╭─ EXTRAIT
Le ministre des Finances a aménagé un projet de loi qui va permettre au banquier Yves Maas, actuel directeur de l’ABBL, de conserver son mandat d’administrateur au Crédit Suisse. Cet arrangement fait suite au limogeage fin 2019 de Serge de Cillia à la tête du lobby bancaire.
Après des mois de brainstorming intensif de ses services, Pierre Gramegna (DP) a trouvé une parade pour permettre à Yves Maas de garder son mandat de président du conseil d’administration de Crédit Suisse Luxembourg et son poste de directeur général de l’Association des banques et banquiers Luxembourg (ABBL). Le cumul des deux fonctions, a priori incompatibles, va devenir possible grâce à un aménagement législatif glissé dans un projet de loi censé surtout transposer des directives européennes sur la stabilité financière.
Débarqué fin octobre 2019 de son poste de directeur du lobby bancaire, Serge de Cillia a officiellement quitté ses fonctions le 15 mai dernier. Pourtant, son nom apparait toujours dans le Conseil de la Commission de surveillance du secteur financier (CSSF) ainsi que dans deux organismes qui dépendent du régulateur des banques et entreprises d’investissement: le Conseil de résolution (en cas de défaillance d’une banque ou d’une entreprises financière) et le Conseil de protection des déposants et investisseurs (CPDI), organe dirigeant et administrant le Fonds de garantie des dépôts.
Problème de gouvernance
Yves Maas, qui a remplacé De Cillia au pied levé et qui restera en poste jusqu’en avril 2022, aurait dû logiquement prendre son relais aux fonctions qui reviennent de facto au directeur général de l’ABBL. Mais ce fut sans compter sur des problèmes de gouvernance. Car Yves Maas, président du conseil d’administration du Crédit Suisse Luxembourg, n’a pas la neutralité nécessaire pour siéger au conseil de la CSSF où il serait à la fois juge et partie.
╰─
╭─ LES ENREGISTREMENTS
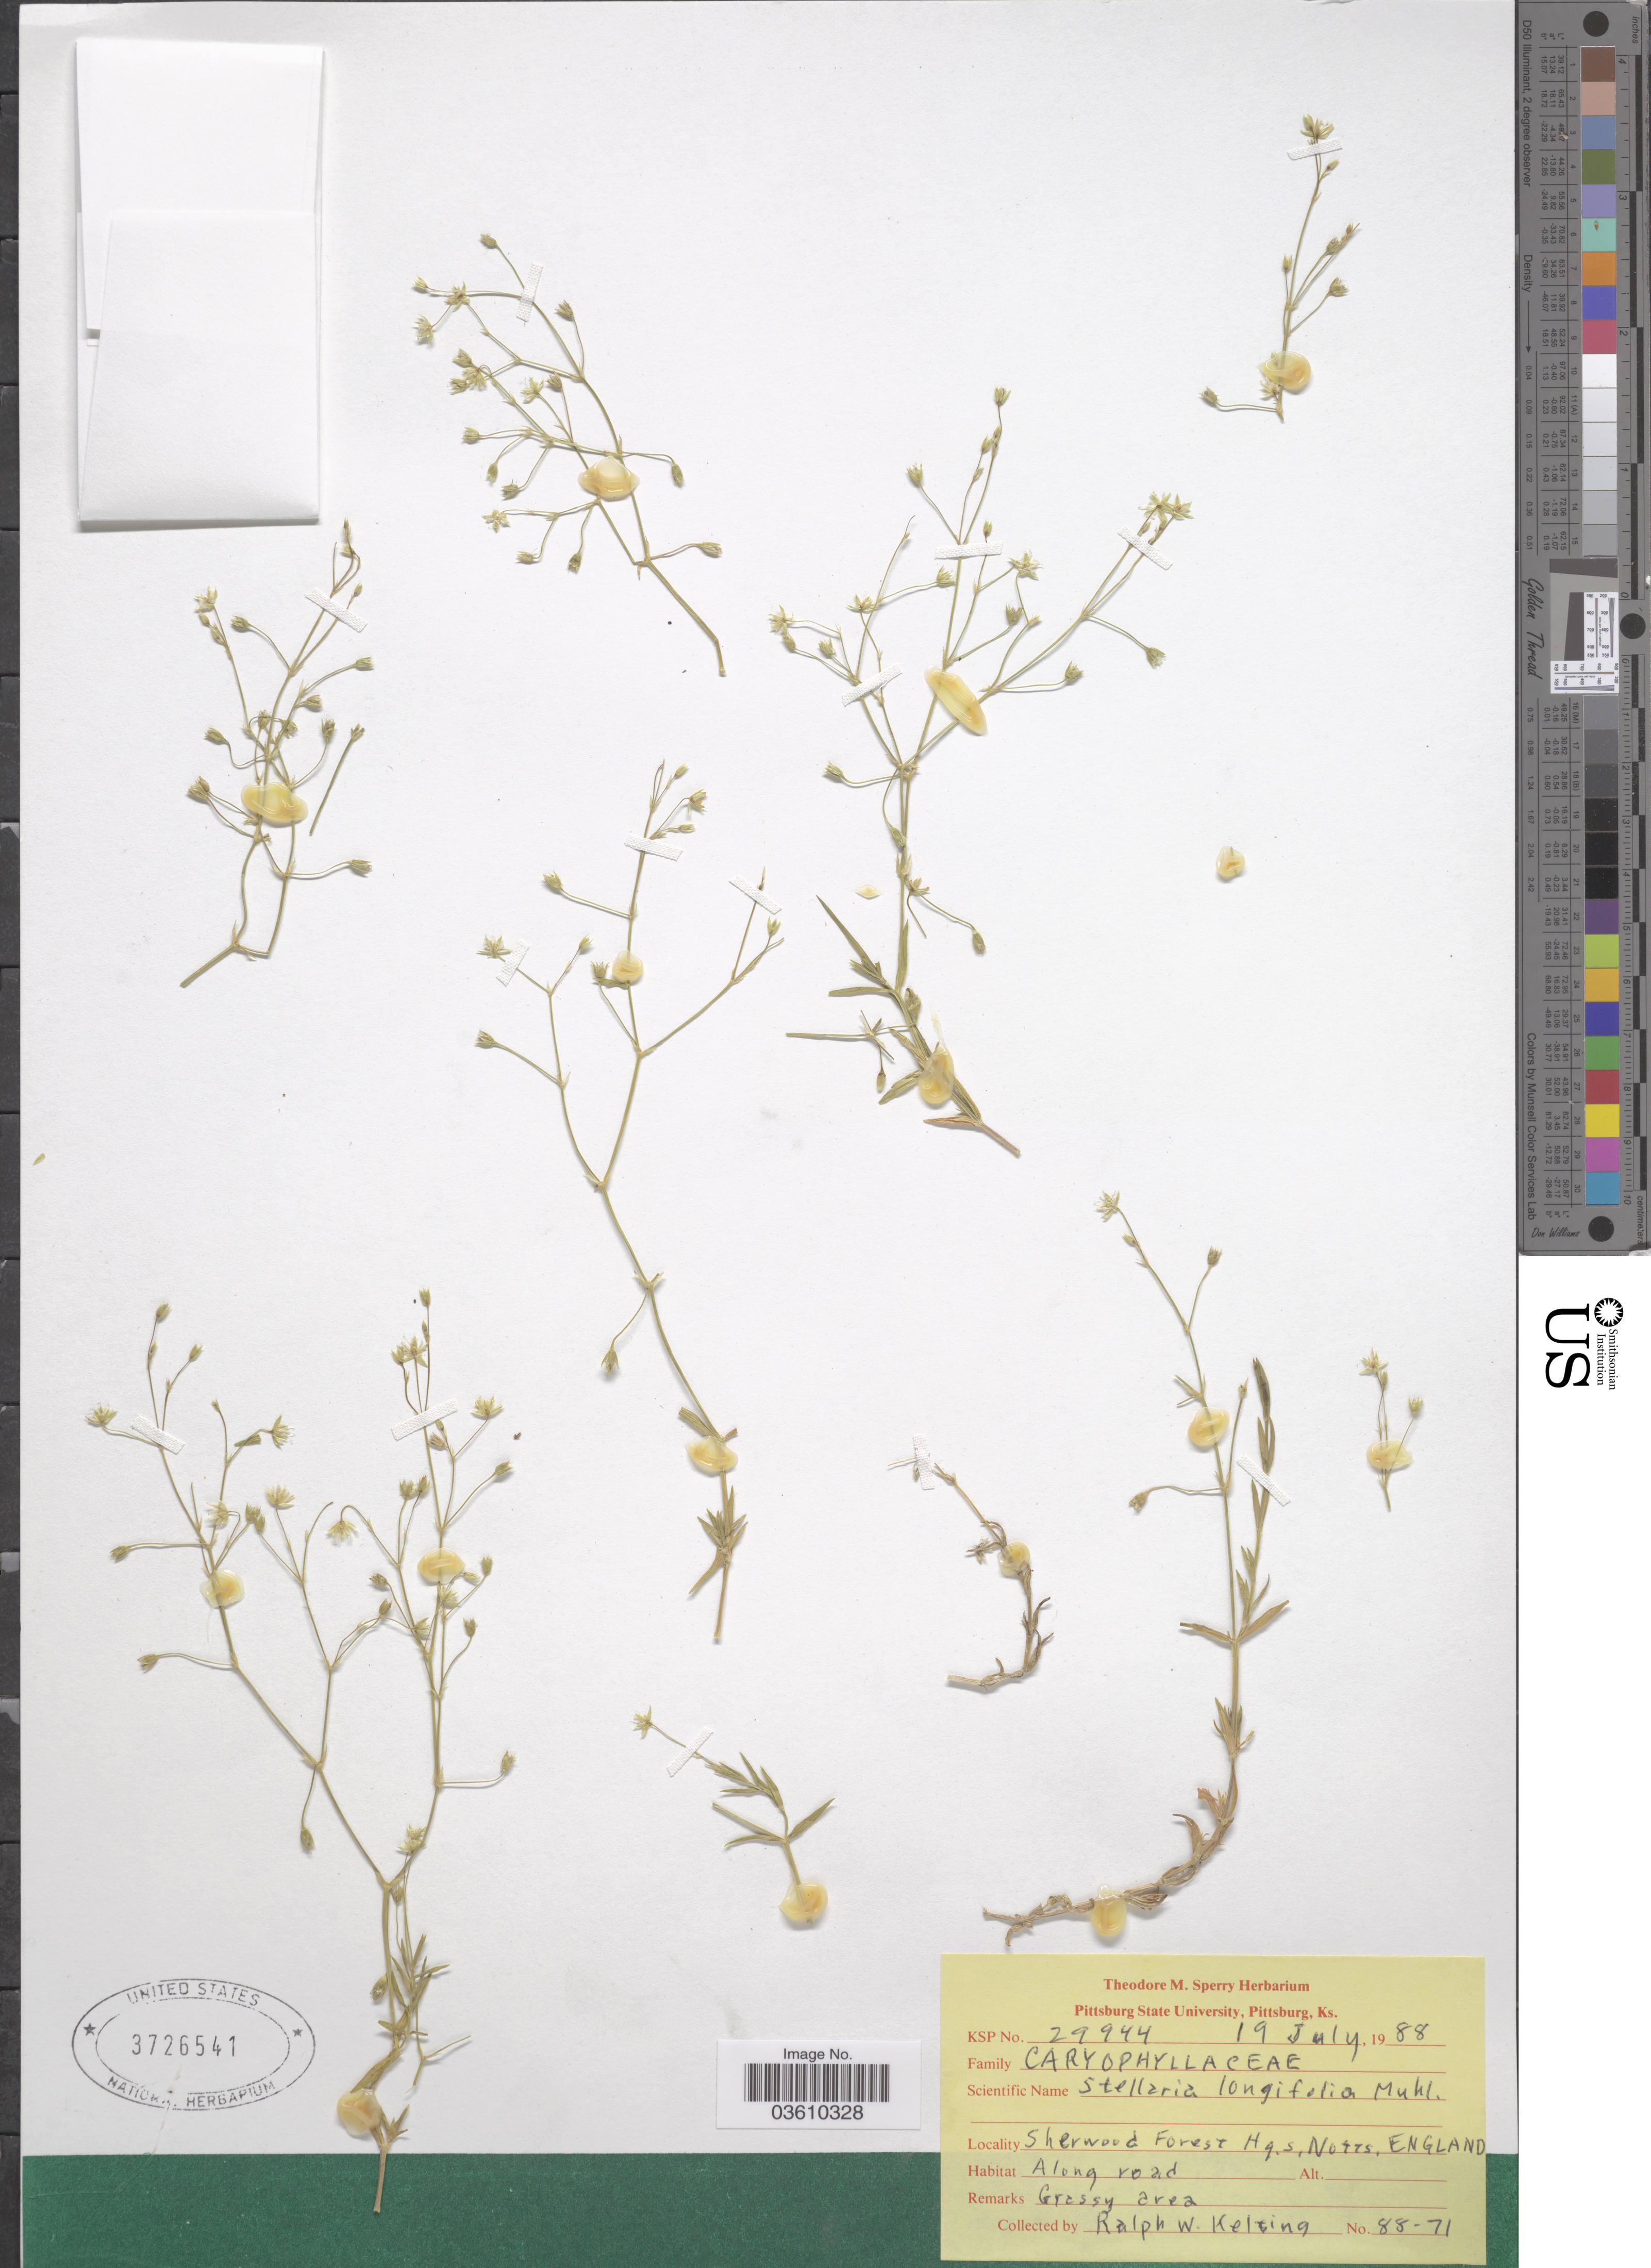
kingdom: Plantae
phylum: Tracheophyta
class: Magnoliopsida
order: Caryophyllales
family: Caryophyllaceae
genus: Stellaria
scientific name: Stellaria longifolia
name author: Muhl. ex Willd.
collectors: R. Kelting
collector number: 29944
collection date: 1988-07-19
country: United Kingdom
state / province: England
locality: Sherwood Forest Hgs, Notes, England.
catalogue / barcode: US 3726541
╰─
__CONSIGNE 1__: Réécrivez les enregistrements depuis la ligne qui contient "country: United Kingdom" jusqu'à leur fin incluse, en remplaçant "locality" par "lieu" et sans rien modifier d'autre.
__CONSIGNE 2__: Rédigez la suite de l'article sur le cumul des fonctions d'Yves Maas.
Le texte et les enregistrements sont deux documents indépendants l'un de l'autre.

__RÉPONSE 1__:
country: United Kingdom
state / province: England
lieu: Sherwood Forest Hgs, Notes, England.
catalogue / barcode: US 3726541

__RÉPONSE 2__:
La question de gouvernance se pose aussi avec une acuité particulière pour le mandat au CPDI, la loi du 18 décembre 2015 l’ayant introduit prévoit en effet que cette fonction doit obligatoirement revenir au directeur général de l’ABBL. Ce dernier devant en principe défendre l’ensemble de la profession, il est censé être garant de la neutralité. Or, pour des raisons qui tiennent sans doute à des considérations financières, Maas en prenant les rênes de l’organisation patronale, n’a pas voulu renoncer à ses émoluments d’administrateur auprès de la banque suisse et n’y a d’ailleurs pas vu de conflit d’intérêts.
Toutefois, cette double casquette rend impossible de par la loi l’exercice d’un mandat au sein du CPDI. D’où la nécessité de lui trouver un supplétif et d’aménager en conséquence la législation.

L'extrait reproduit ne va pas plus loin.